- [AUFGABENSTELLUNG]:
Setzen Sie die Filmbesprechung zur Komödie „Alles nur Theater?“ im Anschluss an ihren letzten Satz fort.

Antonio (Antonio Albanese) liebt die Schauspielerei, liebt es auf der Bühne zu stehen und die großen Klassiker aufzuführen. Die Gelegenheiten dazu sind jedoch inzwischen äußerst spärlich. Tatsächlich ist er so erfolglos, dass er Pornos synchronisieren muss, um irgendwie über die Runden zu kommen. Da ist das Angebot, einen Theaterworkshop zu leiten, doch mal eine nette Abwechslung, auch wenn dieses einen Haken hat: Es geht um die Insassen eines Gefängnisses von Velletri. Davon lässt er sich nicht abhalten. Auch die geringe Resonanz bei den Häftlingen nimmt er in Kauf. Anfangs lässt sich praktisch niemand blicken, am Ende läuft es auf vier Männer hinaus, die sich darauf einlassen: Aziz (Giacomo Ferrara), Christan (Gerhard Koloneci), Damiano (Andrea Lattanzi) und Mignolo (Giorgio Montanini). Nach einem holprigen Start funktioniert die Zusammenarbeit überraschend gut, selbst die skeptische Gefängnisdirektorin Laura (Sonia Bergamasco) ist ganz angetan …
Komödie nach wahrer Geschichte
Ein kriselnder Schauspieler, der in einem Gefängnis einen Workshop leitet und mit den Insassen Warten auf Godot von Samuel Beckett eistudiert? Da dürfte bei manchen etwas klingeln. Tatsächlich erzählte vor einigen Jahren die französische Komödie Ein Triumph, die nach mehreren Festivalteilnahmen auch regulär in deutschen Kinos startete, eine nahezu identische Geschichte. Um ein Remake des besagten Films handelt es sich bei der italienischen Produktion Alles nur Theater? dennoch nicht, auch wenn die Vermutung naheliegt. Stattdessen haben beide Werke eine gemeinsame Quelle, die weder in Frankreich noch in Italien liegt. Genauer orientieren sich beide an einer realen Geschichte, die sich in den 1980ern in Schweden zugetragen hat und später in einem Dokumentarfilm aufbereitet wurde.

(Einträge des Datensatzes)
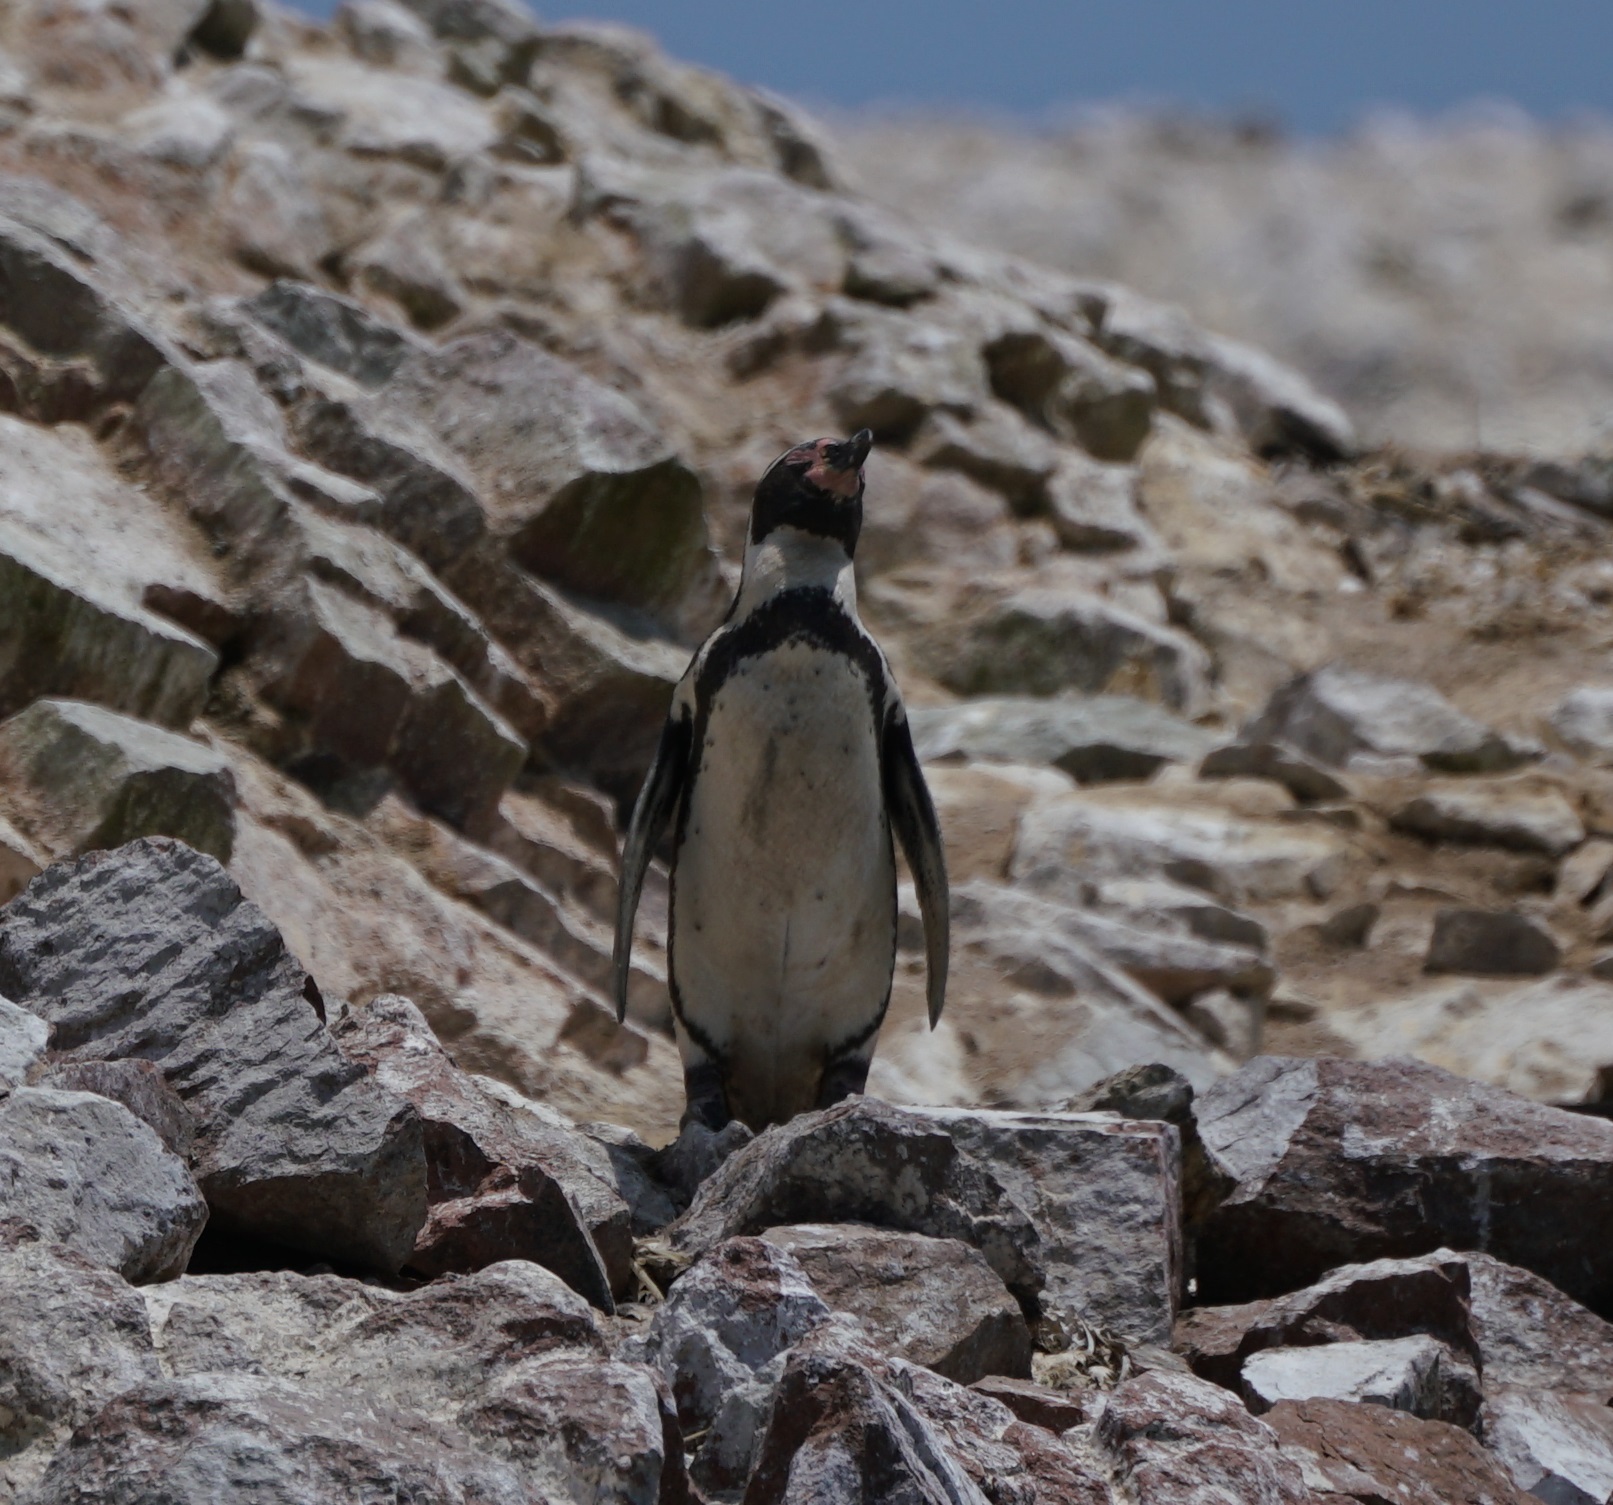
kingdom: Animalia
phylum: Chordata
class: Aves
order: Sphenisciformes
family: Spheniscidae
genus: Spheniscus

...

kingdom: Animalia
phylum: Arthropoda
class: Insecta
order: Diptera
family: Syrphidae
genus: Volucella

- [ENDGÜLTIGE LÖSUNG]:
Da darf man sich natürlich fragen: Braucht es unbedingt noch einen weiteren Film, der die Geschichte erzählt? Ganz einfach ist das nicht zu beantworten. Ein bisschen redundant ist Alles nur Theater? schon, wenn man die französische Variante kennt. Schließlich wird hier nichts gezeigt, was man nicht schon kennt. Auch inszenatorisch oder schauspielerisch tut sich die italienische Komödie nicht wirklich hervor, da hätte schon mehr passieren können oder dürfen. Das macht die Geschichte aber nicht weniger erzählenswert. Wer mit der Vorlage nicht vertraut ist, bekommt hier dieselben Qualitäten geboten. Auch rund 40 Jahre nach den Ereignissen ist die eigenwillige Erfahrung des Schauspielers, der Insassen eines Gefängnisses eine neue Welt näherzubringen versucht, erstaunlich aktuell, da eine Reihe zeitloser Themen angesprochen wird.
Nicht neu, aber sympathisch
Da geht es beispielsweise um die Frage, inwieweit verurteilte Verbrecher eine zweite Chance bekommen sollten. Auch durch die Hintergrundgeschichten, die nach und nach über die Insassen geteilt werden, wird das Publikum daran erinnert, dass diese Leute mehr sind als ihr kriminelles Register. Dass hinter jeder Zelle ein Mensch steckt, mit einem eigenen Leben. Natürlich spielt auch Kunst eine große Rolle, wenn Alles nur Theater? sowohl über das konkrete Stück wie auch die Bedeutung künstlerischer Aktivität gesprochen wird. Für die Männer wird die Beschäftigung auf der Bühne zu einer Möglichkeit, sich auszudrücken und neue Seiten an sich selbst zu entdecken. Schließlich bedeutet dies, eine neue Welt zu entdecken, mit der sie unter anderen Umständen nicht in Berührung gekommen wären.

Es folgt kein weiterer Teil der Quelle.